- Задание 1
Замените в тексте о военных слухах 1925 года "Польшей" на "Румынией" и перепишите отрывок между "Инцидент был таким" и "войну с Польшей." включительно.
- Задание 2
Перечислите все месяцы, которые упоминаются в тексте о военных слухах 1925 года.
- Задание 3
Напишите продолжение текста о военных слухах 1925 года, начиная сразу после его последнего предложения.

- Текст для чтения
********

Вот вам соседи СССР, чудеснейшие, добрые соседи.

За ними же мосье, милорды и миледи им помогают на любой манер.

Там тяжесть денежных надбавок, здесь наводных орудий блеск и шик, и ясно, что от маленьких державок ждать надо гадостей больших[98].

В апреле 1925 г. в Болгарии во время панихиды в Софийском кафедральном соборе взорвались две адские машины. Погибло свыше 150 человек, несколько сотен было ранено, пострадали в том числе и члены правительства. В стране было введено осадное положение, начались массовые аресты коммунистов. Болгарский премьер-министр А. Цанков объявил, что найдены документы Коминтерна о назначенном якобы на 15 апреля восстании, сигналом к которому должны были послужить поджоги и взрывы. Народный комиссар иностранных дел СССР Г. В. Чичерин резко отрицал подобные обвинения и охарактеризовал взрыв как «яркое проявление отчаяния народа»[99].

Постепенно шум вокруг взрывов, по крайней мере за пределами Болгарии, утих, тем не менее несколько месяцев в СССР ходили упорные слухи о том, что война с Болгарией либо на пороге, либо уже идет. «Все иностранные державы по поводу взрыва Софийского собора пришли к соглашению во что бы то ни стало перебить всех большевиков», — считали многие. Причем перспективы Советской России в этой войне оценивались обычно пессимистически. «Болгары не то что наши русские, они сразу возьмут в работу СССР. Ведь Антанта им разрешила иметь до 10 ООО войска», — говорили в июне 1925 г. на Северном Кавказе[100].

Еще более распространенные и правдоподобные слухи о войне были вызваны малозначительными пограничными инцидентами. В январе, июне и июле 1925 г. на Ямпольском участке (город в Винницкой обл. на р. Днестр) советско-польской границы часто вспыхивали перестрелки. Наиболее серьезный инцидент произошел 29 июня, когда около 150 польских солдат вторглись на советскую территорию, советская застава была сожжена. 3 и 20 июля произошли новые столкновения, погибли начальник советской заставы и польский капрал. 25 августа был подписан советско-польский протокол о ликвидации инцидента. Поляки вернули имущество, захваченное на заставе, и выплатили около 5900 долларов (эквивалент ущерба в 11,5 тыс. руб)[101].

Инцидент был таким образом исчерпан, однако уже в мае слухи о войне были зафиксированы в 18 губерниях, а в сентябре — в 35. «Чаще всего говорят о войне с Польшей, реже — об интервенции со стороны Англии, Франции, Америки», — подчеркивалось в материалах ОГПУ[102]. Изменения цен на хлеб, очередной призыв в армию, любое появление в небе самолетов ближайшей авиачасти — все списывалось на войну с Польшей.

********

- Выборка строк

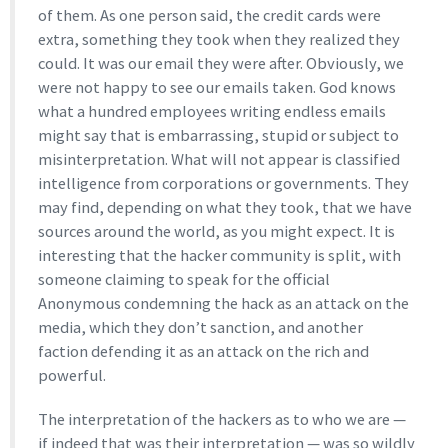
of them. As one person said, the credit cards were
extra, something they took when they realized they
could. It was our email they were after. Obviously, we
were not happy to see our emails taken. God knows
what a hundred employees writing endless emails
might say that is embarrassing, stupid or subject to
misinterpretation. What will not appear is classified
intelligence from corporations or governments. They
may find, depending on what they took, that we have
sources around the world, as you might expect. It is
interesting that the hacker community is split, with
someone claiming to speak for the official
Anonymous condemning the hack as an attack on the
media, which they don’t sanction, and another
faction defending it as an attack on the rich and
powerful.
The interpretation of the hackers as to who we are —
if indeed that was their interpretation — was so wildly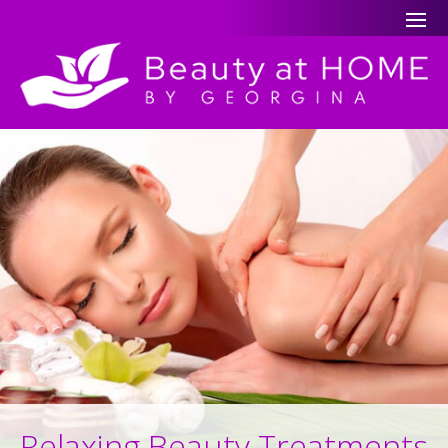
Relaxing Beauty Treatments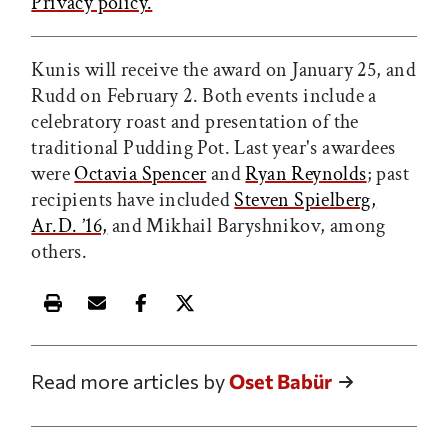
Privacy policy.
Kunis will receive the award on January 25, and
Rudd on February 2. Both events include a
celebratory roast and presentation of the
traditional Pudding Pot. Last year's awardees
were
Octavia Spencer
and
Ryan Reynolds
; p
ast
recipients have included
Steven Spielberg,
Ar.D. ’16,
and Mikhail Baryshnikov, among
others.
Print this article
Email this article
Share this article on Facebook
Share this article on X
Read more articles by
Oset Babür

********

- Ваш ответ 1
Инцидент был таким образом исчерпан, однако уже в мае слухи о войне были зафиксированы в 18 губерниях, а в сентябре — в 35. «Чаще всего говорят о войне с Румынией, реже — об интервенции со стороны Англии, Франции, Америки», — подчеркивалось в материалах ОГПУ[102]. Изменения цен на хлеб, очередной призыв в армию, любое появление в небе самолетов ближайшей авиачасти — все списывалось на войну с Румынией.

- Ваш ответ 2
апрель, июнь, январь, июль, август, май, сентябрь

- Ваш ответ 3
Даже представители старой интеллигенции, совершенно не склонные верить советской пропаганде или сочувствовать власти, рассматривали «польскую угрозу» как нечто совершенно реальное. Так, И. И. Шитц весной и летом 1930 г. неоднократно отмечал в своем дневнике: «В Польше порою пахнет каким-то авантюрным стремлением к захвату Украины (она им нужна как рынок для польской промышленности)... опять глухие слухи о войне, опровергаемые официально и на Западе, и даже в ближней Польше. А между тем военные расходы Польши до того выросли, что надо либо разоружаться на две трети, либо — losschlagen [все распродать], совсем как это было с Германией в 1914 г... Польские вожделения вертятся вокруг Украины. Поляки сманивают ее освобождением от Москвы»[103].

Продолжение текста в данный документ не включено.